What is being asked
Rewrite the lines of every item below with "scientific name" changed to "binomial name" and everything else left as it is. Omit the pictures from your answer.
— Start Material —
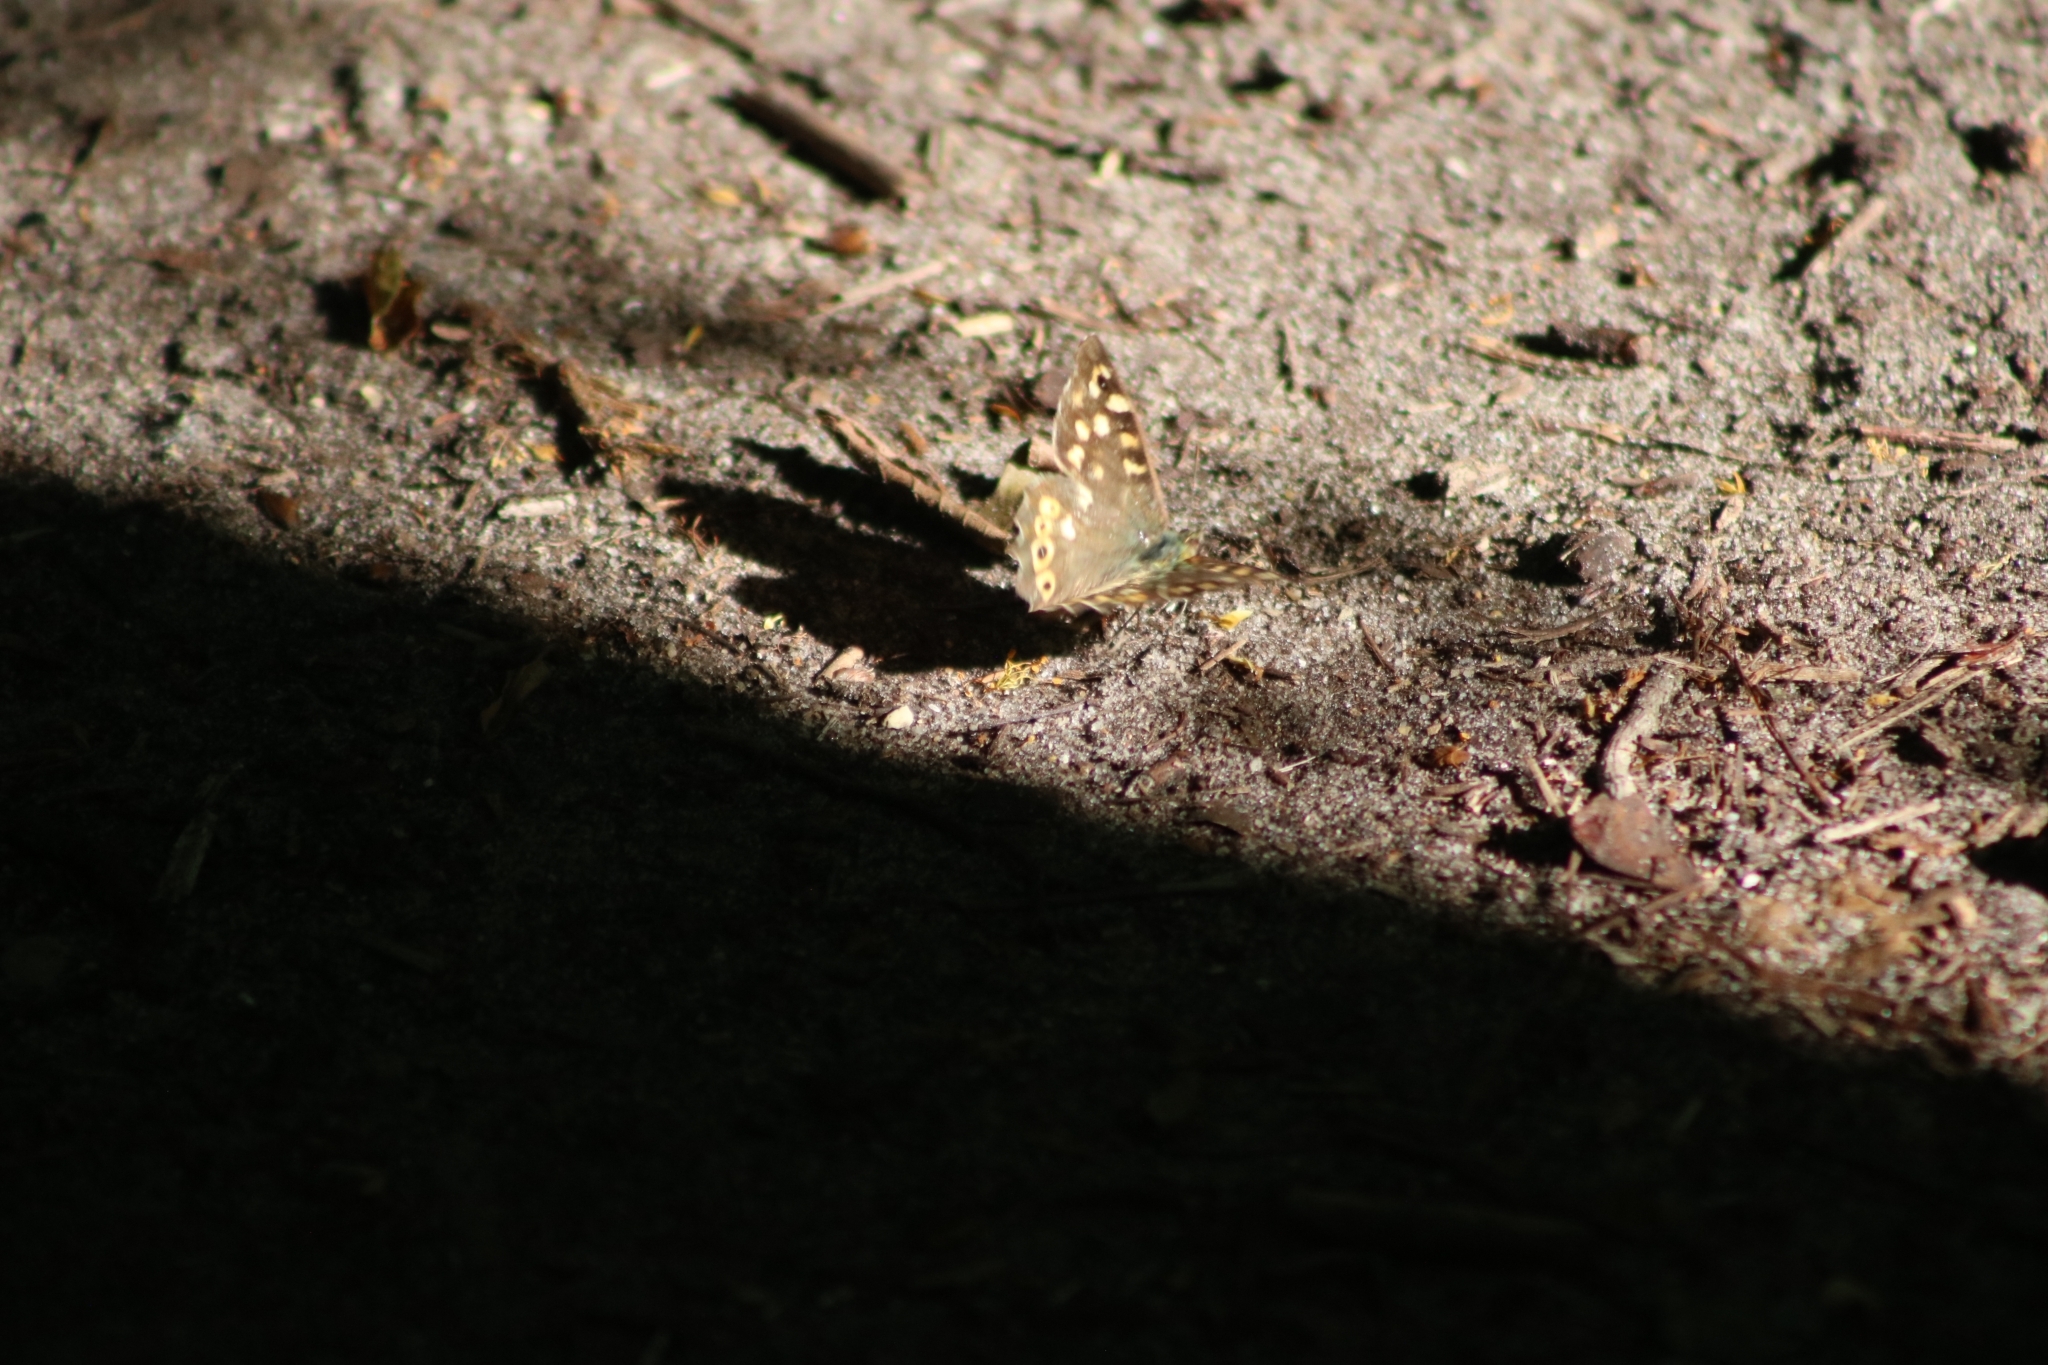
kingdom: Animalia
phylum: Arthropoda
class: Insecta
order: Lepidoptera
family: Nymphalidae
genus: Pararge
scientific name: Pararge aegeria
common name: Speckled wood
— End Material —
Solved problem
kingdom: Animalia
phylum: Arthropoda
class: Insecta
order: Lepidoptera
family: Nymphalidae
genus: Pararge
binomial name: Pararge aegeria
common name: Speckled wood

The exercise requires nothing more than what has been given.